WHAT IS BEING ASKED -
What is needed is an exact copy of the data below, pictures excluded.

SUPPLIED DATA -
[Start of section]
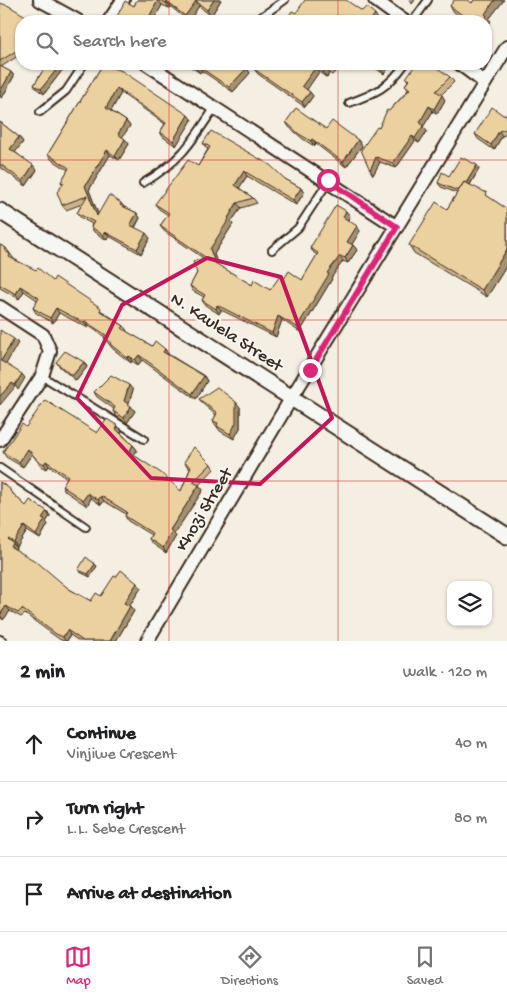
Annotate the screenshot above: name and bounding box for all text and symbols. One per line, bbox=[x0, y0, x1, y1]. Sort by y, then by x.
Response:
search box bbox=[15, 15, 492, 70]
icon: search bbox=[33, 29, 61, 57]
text: Search here bbox=[73, 31, 167, 54]
route start bbox=[317, 169, 340, 192]
street label: N. Kaulela Street bbox=[166, 289, 287, 378]
route end bbox=[299, 359, 322, 382]
street label: Khozi Street bbox=[172, 463, 239, 555]
map controls bbox=[447, 581, 492, 626]
button: layers bbox=[447, 581, 492, 626]
text: 2 min bbox=[20, 661, 65, 686]
text: Walk · 120 m bbox=[403, 664, 487, 683]
text: Continue bbox=[67, 723, 136, 746]
icon: ahead bbox=[20, 730, 48, 758]
text: 40 m bbox=[455, 735, 487, 754]
text: Vinjiwe Crescent bbox=[67, 746, 176, 765]
text: Turn right bbox=[67, 798, 143, 821]
icon: right bbox=[20, 805, 48, 833]
text: 80 m bbox=[454, 810, 487, 829]
text: L.L. Sebe Crescent bbox=[67, 821, 185, 840]
icon: arrive bbox=[20, 880, 48, 908]
text: Arrive at destination bbox=[67, 883, 231, 906]
tab: Map bbox=[64, 943, 92, 990]
tab: Directions bbox=[221, 943, 278, 990]
tab: Saved bbox=[407, 943, 443, 990]

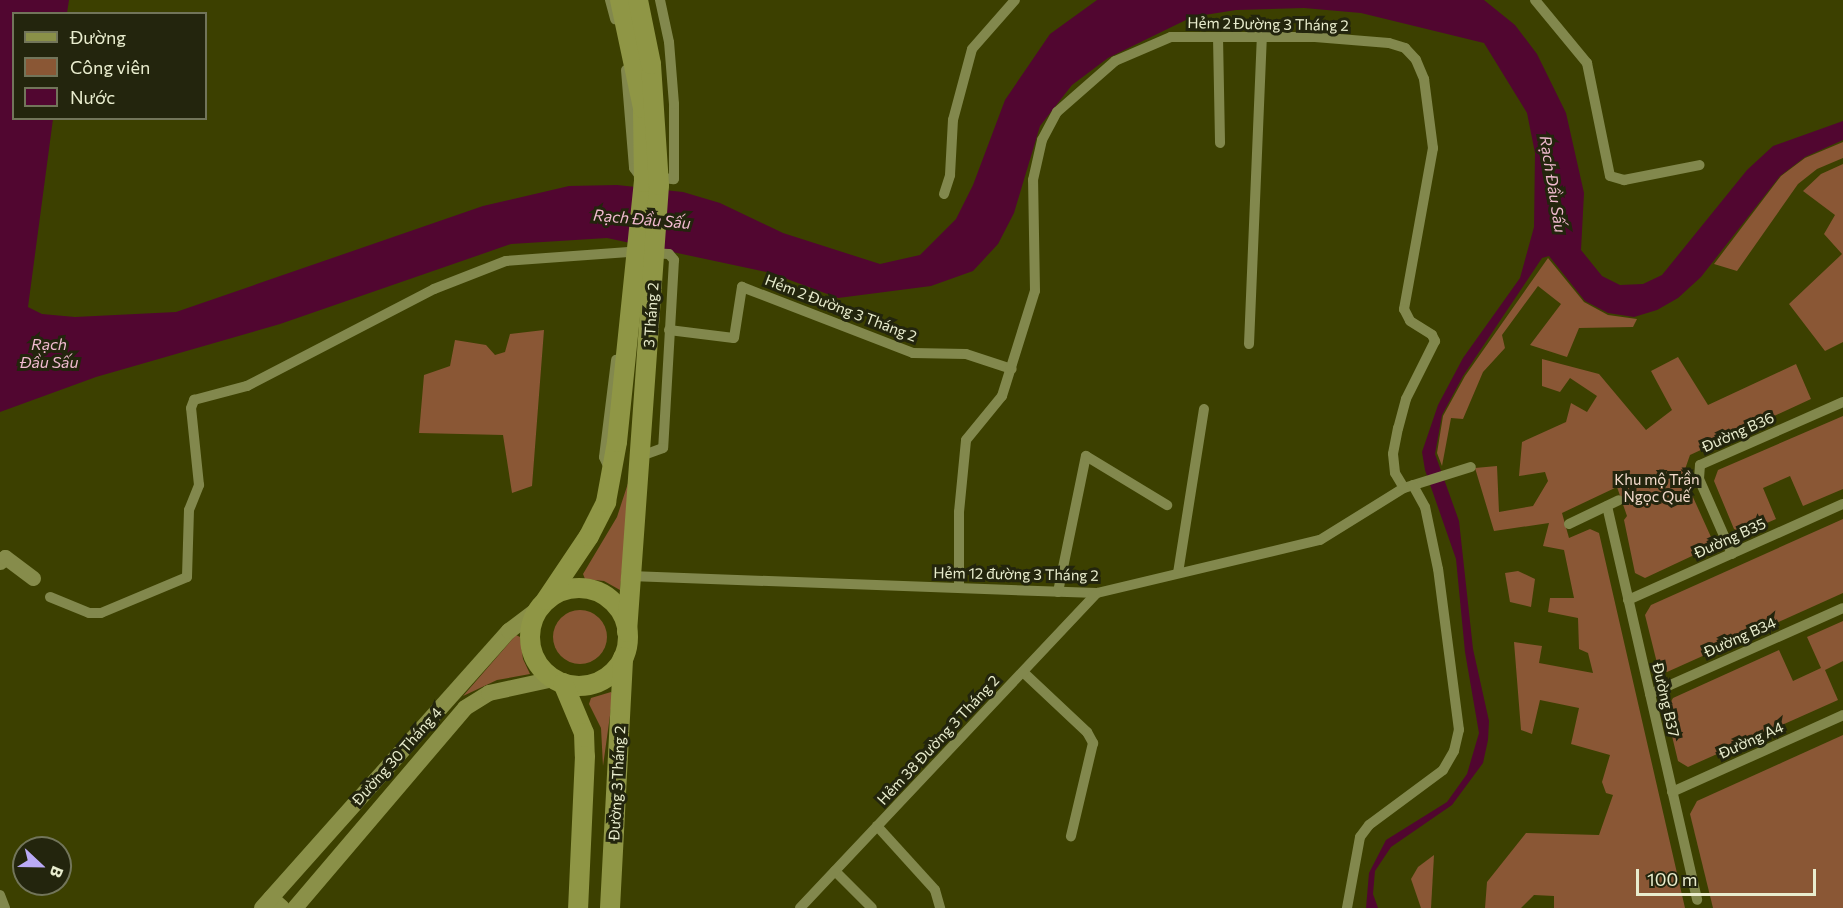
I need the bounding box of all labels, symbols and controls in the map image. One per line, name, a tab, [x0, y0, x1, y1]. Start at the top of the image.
[End of section]
PROBLEM SOLUTION -
Annotate the screenshot above: name and bounding box for all text and symbols. One per line, bbox=[x0, y0, x1, y1]. Sort by y, then by x.
Response:
search box bbox=[15, 15, 492, 70]
icon: search bbox=[33, 29, 61, 57]
text: Search here bbox=[73, 31, 167, 54]
route start bbox=[317, 169, 340, 192]
street label: N. Kaulela Street bbox=[166, 289, 287, 378]
route end bbox=[299, 359, 322, 382]
street label: Khozi Street bbox=[172, 463, 239, 555]
map controls bbox=[447, 581, 492, 626]
button: layers bbox=[447, 581, 492, 626]
text: 2 min bbox=[20, 661, 65, 686]
text: Walk · 120 m bbox=[403, 664, 487, 683]
text: Continue bbox=[67, 723, 136, 746]
icon: ahead bbox=[20, 730, 48, 758]
text: 40 m bbox=[455, 735, 487, 754]
text: Vinjiwe Crescent bbox=[67, 746, 176, 765]
text: Turn right bbox=[67, 798, 143, 821]
icon: right bbox=[20, 805, 48, 833]
text: 80 m bbox=[454, 810, 487, 829]
text: L.L. Sebe Crescent bbox=[67, 821, 185, 840]
icon: arrive bbox=[20, 880, 48, 908]
text: Arrive at destination bbox=[67, 883, 231, 906]
tab: Map bbox=[64, 943, 92, 990]
tab: Directions bbox=[221, 943, 278, 990]
tab: Saved bbox=[407, 943, 443, 990]

I need the bounding box of all labels, symbols and controls in the map image. One per line, name, a tab, [x0, y0, x1, y1]. Start at the top of the image.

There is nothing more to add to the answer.